The claims came as the boss of EDF said he understands the Government wanting more time to consider plans for a new nuclear power station.
Vincent de Rivaz has written to workers in a bid to reassure them that the £18 billion Hinkley Point project is still "strong" despite the unexpected delay.
The company's board narrowly voted to give the final go-ahead for the long-delayed project but the Government pulled back from signing the contract saying it would make a decision in the early autumn.
Mr de Rivaz said: "The new Prime Minister has been in post for just 16 days. Her full Cabinet has been in post even fewer.
"We can understand their need to take a little time. We fully respect the Prime Minister's method."

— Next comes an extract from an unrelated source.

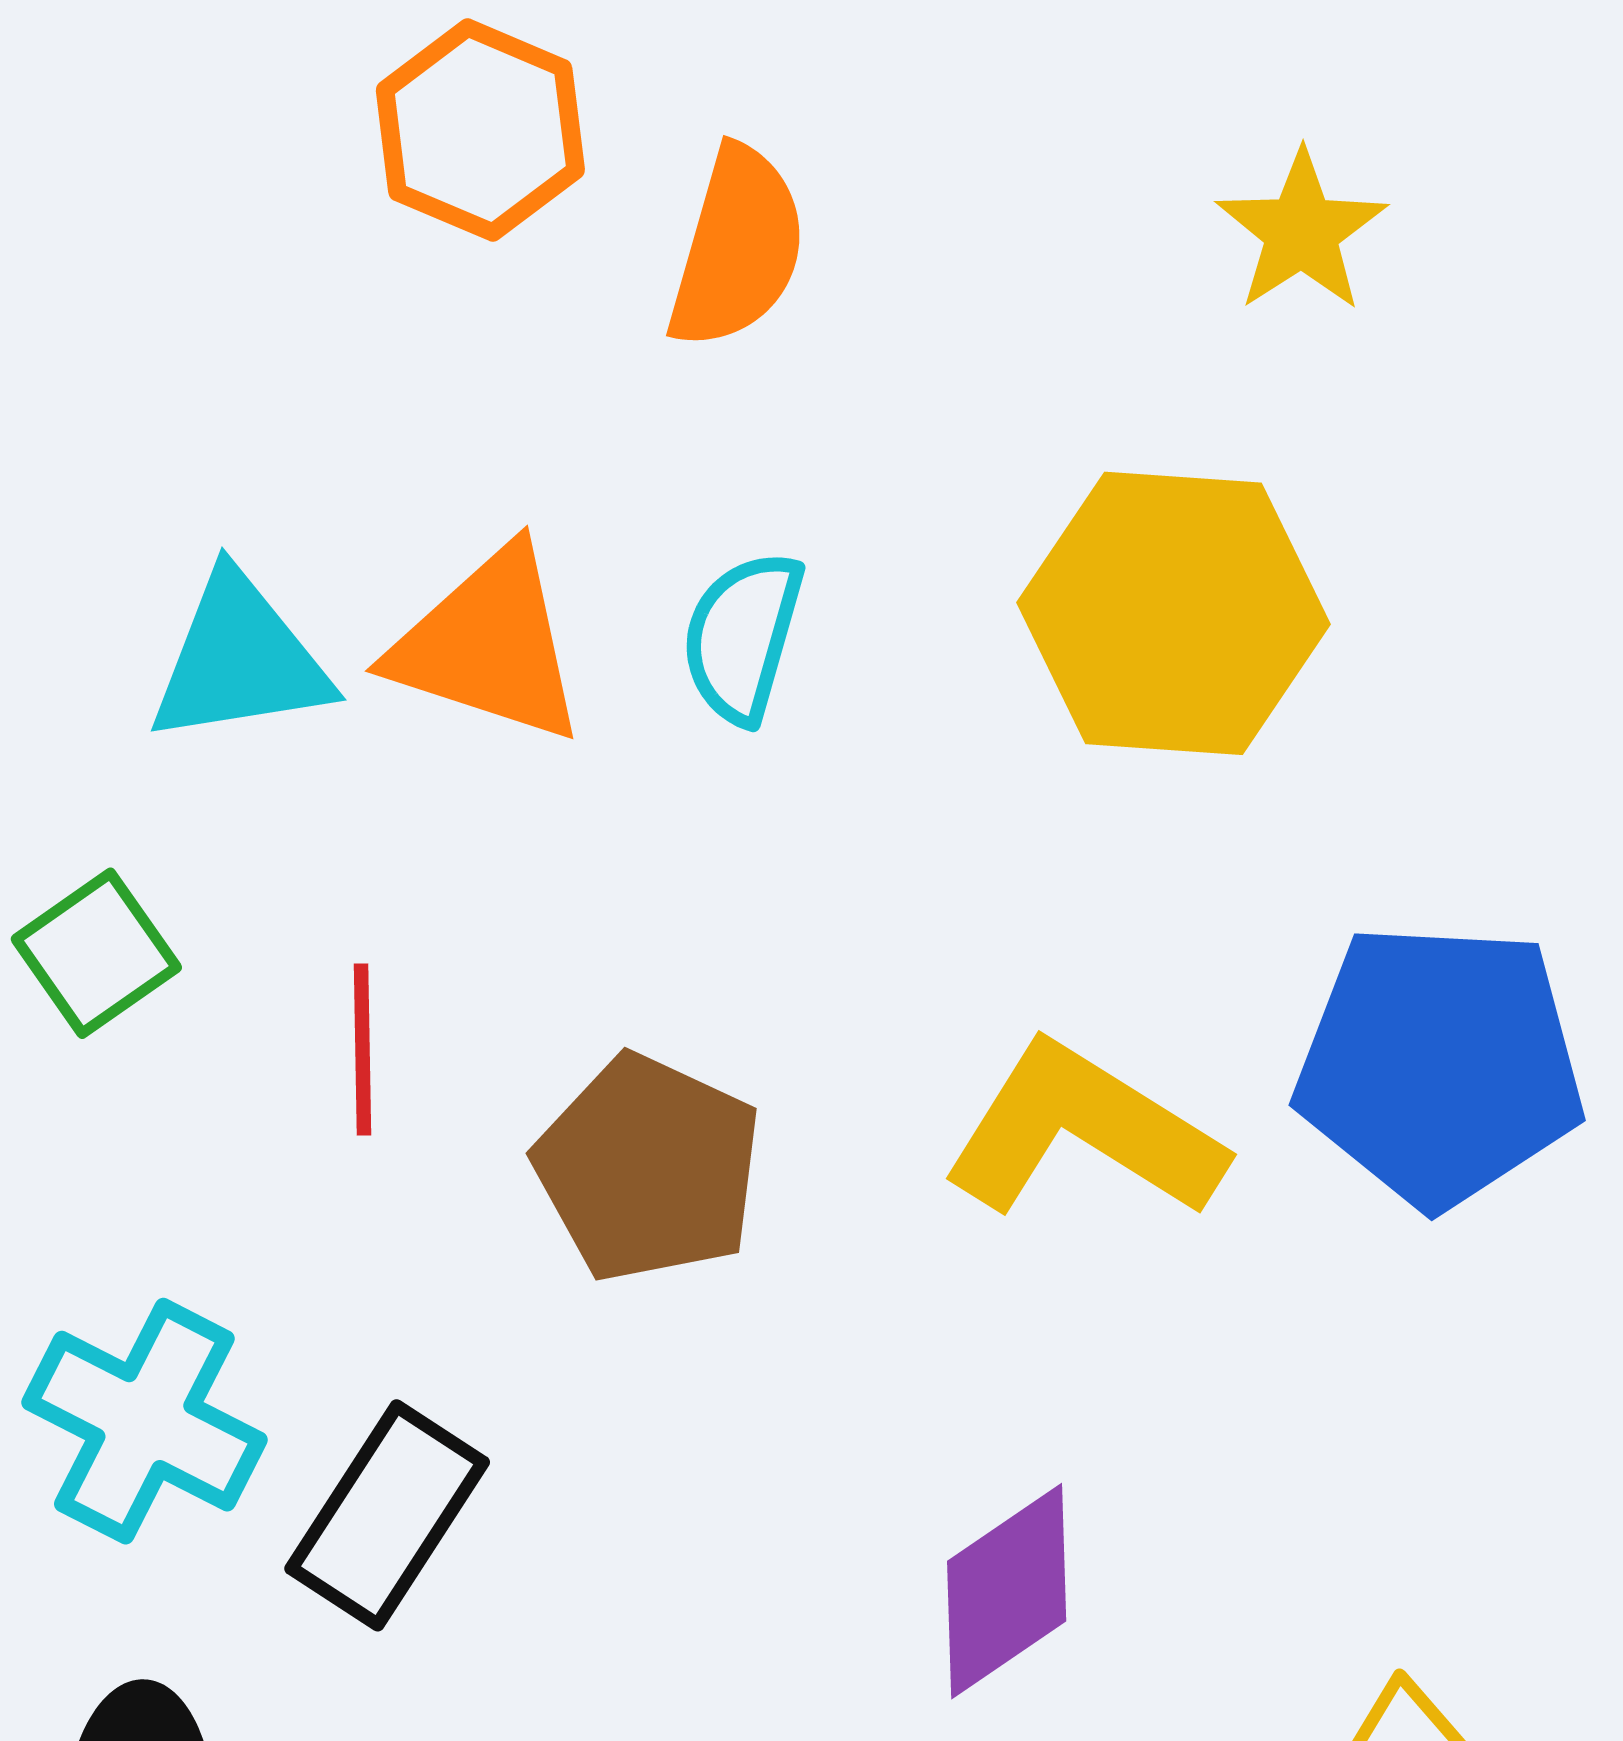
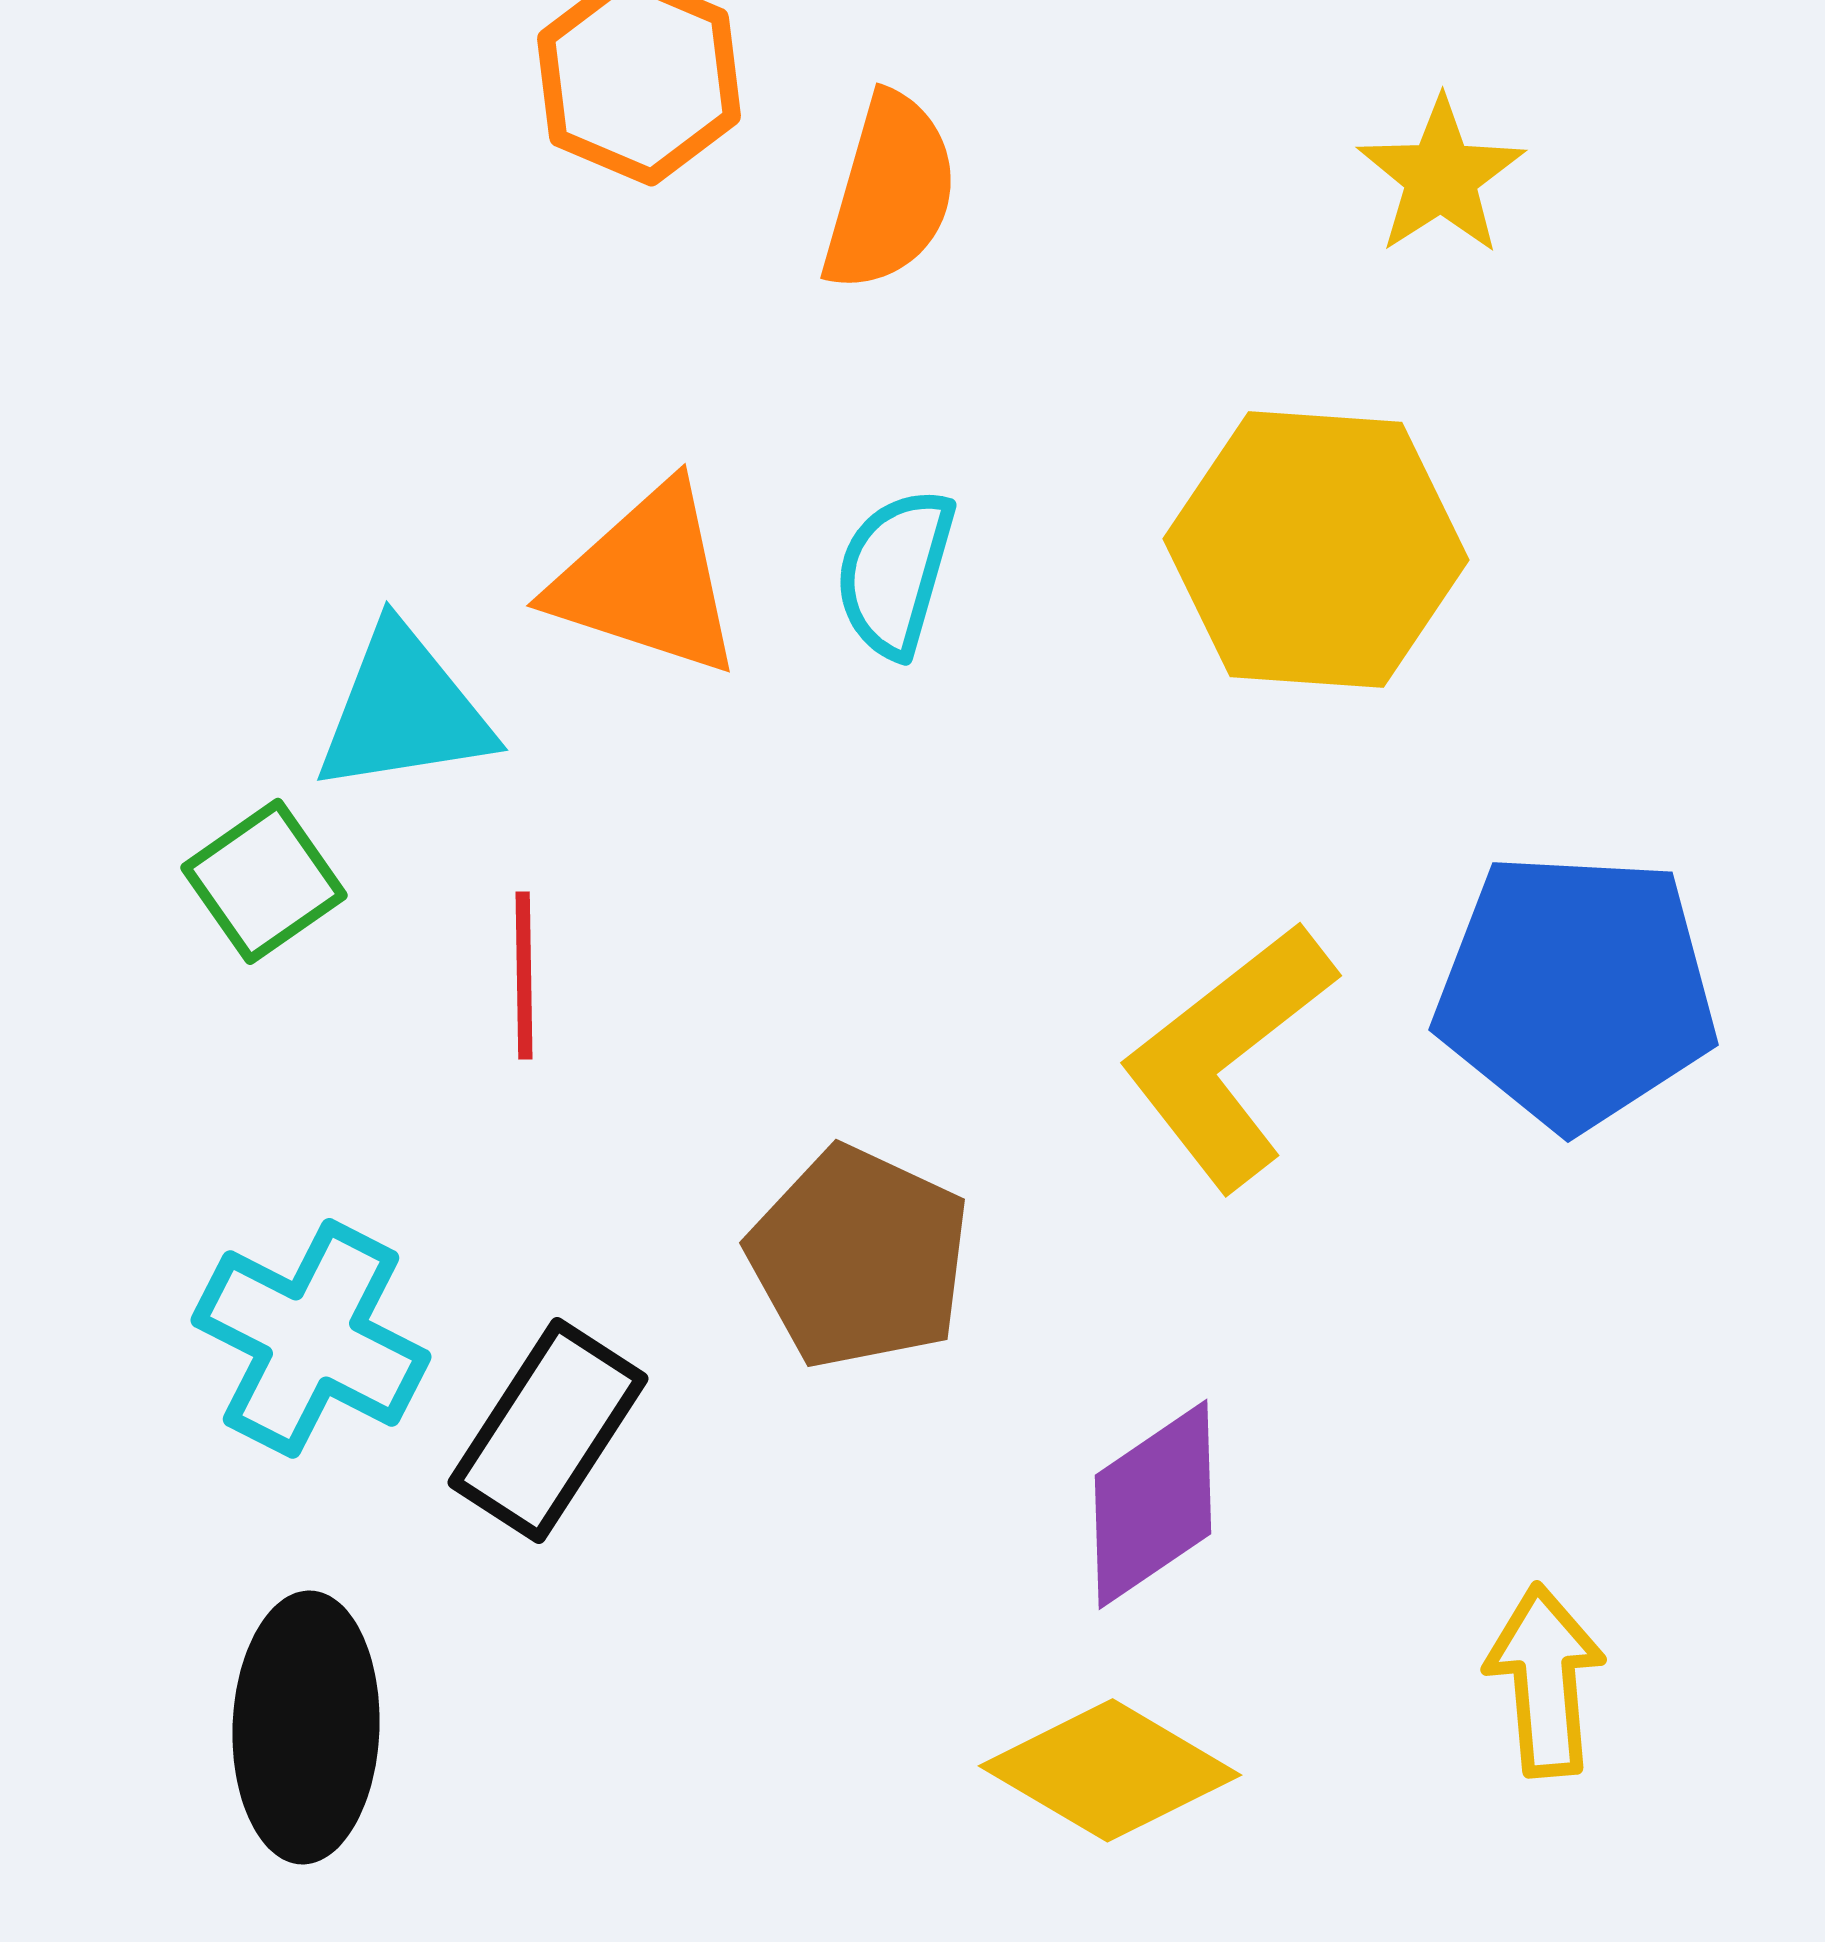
cyan triangle: (240, 659) -> (404, 710), moved
yellow L-shape: (1083, 1131) -> (1228, 1055), turned -70
brown pentagon: (648, 1168) -> (859, 1257), moved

The chief executive said his message was one of confidence and promised the project would deliver high-quality jobs across the country when it was finally built.
"The very good news is that we are ready. The board's decision means that when the Government is ready to go ahead, we are ready too."
Mr de Rivaz said he had met Business and Energy Secretary Greg Clark after the minister announced the Government would "consider carefully" all parts of the project before making a decision.
Mr de Rivaz's letter said: "In April, I asked the project team in Britain and France to 'stay mobilised - keep your motivation high. Remain the professionals you are, committed to the company'.
"We have never stopped the project and the teams kept working so that they could preserve the timetable. On the site we have continued to prepare and develop the site for the construction phase.
"My message today is one of continuity and confidence. The EDF board's decision is a huge achievement and one we should be proud of. Our journey is a long one and there is a further stage. Our job now is to maintain the courage, patience and dedication that have served us so well."
Unions have warned that jobs are at risk, though Government sources insisted the delay had been agreed with the French.
Jason Millett, chief operating officer for major programmes and infrastructure at Mace, a major contractor at Hinkley Point, said the decision to delay had left people "bewildered".
"I think a lot of people were surprised, and probably a little bit bewildered as well," he told the Today programme.
Mr Millett said he was now a bit nervous but expected the Government to go ahead with the deal.
"We are a little bit nervous. You have to remember in the business we do, projects do have ups and downs and there are hurdles. We thought the EDF board decision would be the last hurdle, this is a new hurdle that's been introduced," he said.